Velodyne Lidar has announced plans to manufacture solid-state lidar chips. These chips are expected to cost less than $50 when produced at high volumes*.
Solid-state lidar integrates the parts of a lidar system into a microchip. Since solid-state chips have no moving parts, they are smaller, faster, less expensive, and easier to manufacture in large numbers. Velodyne says its chip is smaller than 4 mm x 4mm, and promotional materials show it as just large enough to cover George Washington’s eye on the US quarter.
The company’s immediate plans are to develop the technology for the high-volume self-driving automobile market.
However, VP of Research and Development Anand Gopalan told SPAR 3D that Velodyne already “has plans to integrate the technology into their existing Puck form factor as well as non-rotating solid-state products.”

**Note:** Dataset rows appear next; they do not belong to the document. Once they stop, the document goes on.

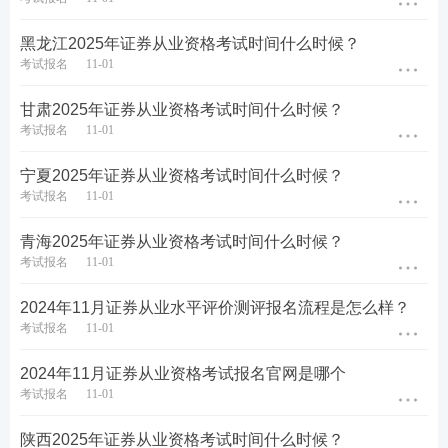
类别
证券从业
证券专项
黑龙江2025年证券从业资格考试时间什么时候？
考试报名
11-01
1.报名截止日年满18周
岁;
甘肃2025年证券从业资格考试时间什么时候？
考试报名
11-01
2.取得国务院教育行政
部门认可的大专及以上
学历;
宁夏2025年证券从业资格考试时间什么时候？
一般业务水平评价测试
考试报名
11-01
3.或具有高中或相当于
达到基本要求且在有效
高中文化程度，且具有
期内的,或符合《证券公
三十六个月以上工作经
司董事、监事、高级管
青海2025年证券从业资格考试时间什么时候？
报名条件
历;
理人员及从业人员管理
考试报名
11-01
规则》第十条规定的相
4.或证券公司、证券投
关人员,可报名参加专项
资咨询公司等证券行业
2024年11月证券从业水平评价测评报名流程是怎么样？
业务水平评价测试。
机构已开具录用通知的
考试报名
11-01
大学本(专)科应届毕业生
等人员;
2024年11月证券从业资格考试报名官网是哪个
5.具有完全民事行为能
考试报名
11-01
力。
陕西2025年证券从业资格考试时间什么时候？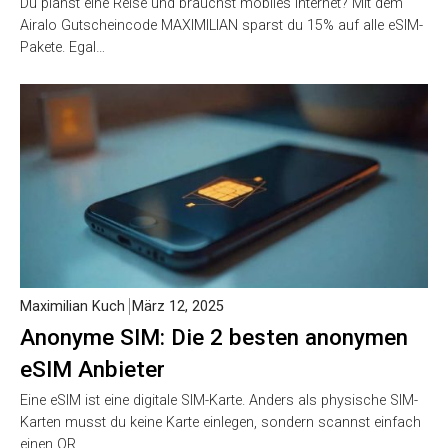
Du planst eine Reise und brauchst mobiles Internet? Mit dem
Airalo Gutscheincode MAXIMILIAN sparst du 15% auf alle eSIM-
Pakete. Egal…
Maximilian Kuch
März 12, 2025
Anonyme SIM: Die 2 besten anonymen
eSIM Anbieter
Eine eSIM ist eine digitale SIM-Karte. Anders als physische SIM-
Karten musst du keine Karte einlegen, sondern scannst einfach
einen QR…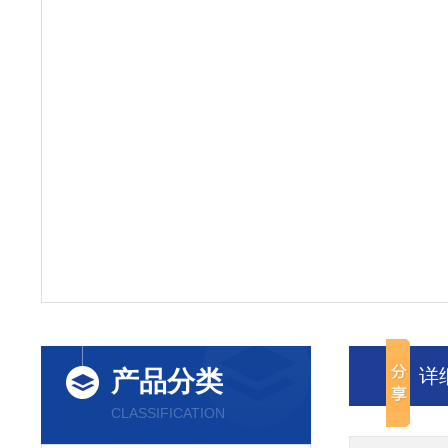
详
产品分类
CLASSIFICATION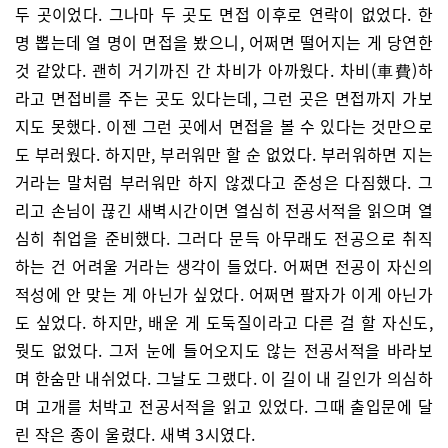
두 곳이었다. 그나마 두 곳도 면접 이후로 연락이 없었다. 한
명 뽑는데 열 명이 면접을 봤으니, 어쩌면 떨어지는 게 당연한
것 같았다. 괜히 거기까진 간 차비가 아까웠다. 차비(車費)하
라고 면접비를 주는 곳도 있다는데, 그런 곳은 면접까지 가보
지도 못했다. 이젠 그런 곳에서 면접을 볼 수 있다는 것만으로
도 부러웠다. 하지만, 부러워만 할 순 없었다. 부러워하면 지는
거라는 말처럼 부러워만 하지 않겠다고 준성은 다짐했다. 그
리고 손님이 끊긴 새벽시간이면 열심히 전공서적을 읽으며 열
심히 취업을 준비했다. 그러다 문득 아무래도 전공으로 취직
하는 건 어려울 거라는 생각이 들었다. 어쩌면 전공이 자신의
적성에 안 맞는 게 아닌가 싶었다. 어쩌면 팔자가 이게 아닌가
도 싶었다. 하지만, 배운 게 도둑질이라고 다른 걸 할 자신도,
뭣도 없었다. 그저 눈에 들어오지도 않는 전공서적을 바라보
며 한숨만 내쉬었다. 그날도 그랬다. 이 길이 내 길인가 의심하
며 고개를 처박고 전공서적을 읽고 있었다. 그때 출입문에 달
린 작은 종이 울렸다. 새벽 3시였다.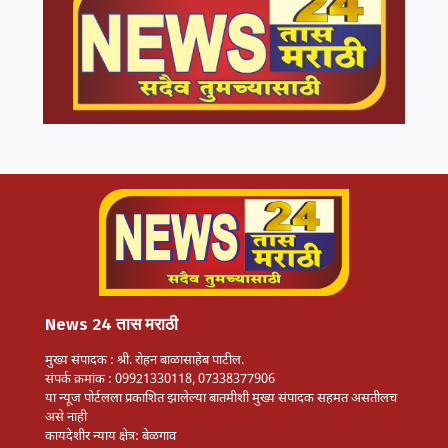
News 24 तास मराठी
मुख्य संपादक : श्री. रोहन बाळासाहेब पाटील.
संपर्क क्रमांक : 09921330118, 07338377906
या न्यूज पोर्टलला प्रकाशित झालेल्या बातमीशी मुख्य संपादक सहमत असतीलच
असे नाही
कायदेशीर न्याय क्षेत्र: बेळगाव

Velodyne is not releasing the particulars of its plans at this time, or announcing what form factors it is working on. Gopalan emphasizes that the company is “constantly evaluating various market opportunities” and will begin sharing the development roadmap with major customers soon.
Gopalan also told SPAR that Velodyne sees solid-state technology as “a path to lower prices for all lidar products.”
As he explained in an official statement, “we will soon have a portfolio of integrated circuits to address various aspects of lidar functionality, paving the way to a whole new generation of reliable, miniaturized, and cost-competitive lidar products.”
Velodyne explained that the “breakthrough design” makes use of a monolithic gallium nitride (GaN) integrated circuit developed with partner Efficient Power Conversion. In an official statement, EPC co-founder and CEO Dr. Alex Lidow touted the benefits of GaN. Compared to the silicon generally used in solid-state lidar applications, he said, “GaN technology brings higher performance resulting in higher image resolution,” as well as reduced overall cost.
Velodyne will announce further details in 2017.
* 12/19/16: This article has been updated to indicate that Velodyne has announced a solid-state lidar chip that is expected to cost $50, not a full lidar system as was previously stated.